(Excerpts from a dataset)

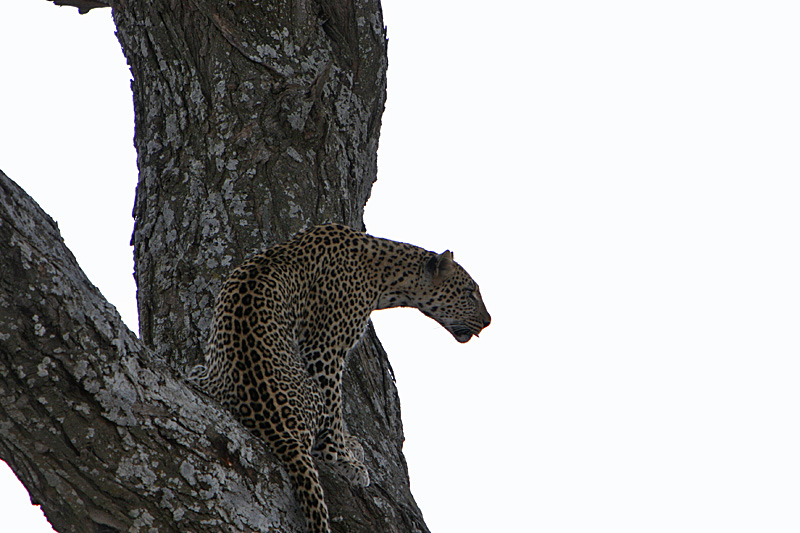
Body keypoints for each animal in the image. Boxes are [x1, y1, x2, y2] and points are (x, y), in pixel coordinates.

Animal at [188, 222, 490, 528]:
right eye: (470, 292)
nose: (488, 321)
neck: (384, 276)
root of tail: (277, 426)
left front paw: (349, 443)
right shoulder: (325, 348)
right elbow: (334, 406)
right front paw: (344, 458)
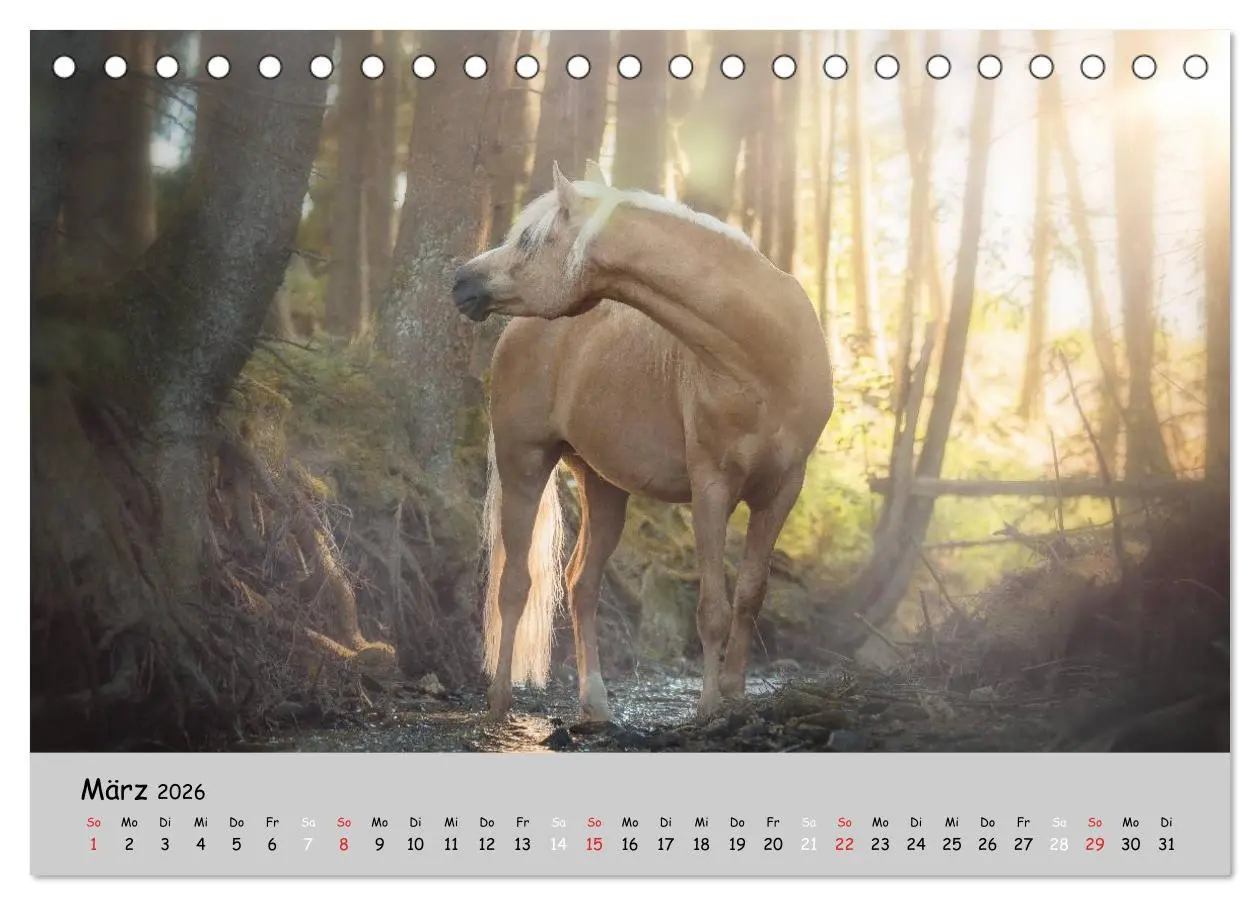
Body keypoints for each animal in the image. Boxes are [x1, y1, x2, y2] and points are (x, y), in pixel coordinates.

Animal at [450, 161, 834, 723]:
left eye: (527, 240)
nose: (461, 281)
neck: (765, 356)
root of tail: (519, 332)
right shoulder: (712, 489)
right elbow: (712, 608)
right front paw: (708, 709)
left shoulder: (783, 489)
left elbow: (749, 596)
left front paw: (736, 697)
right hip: (525, 462)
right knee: (516, 584)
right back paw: (500, 702)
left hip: (603, 485)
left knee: (581, 583)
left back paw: (595, 703)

PROBLEM TO SOLVE: Check each line above for the string "front" and copy the ones that have it.

ANSWER BOX:
left front paw: (349, 443)
right front paw: (344, 458)
right front paw: (708, 709)
left front paw: (736, 697)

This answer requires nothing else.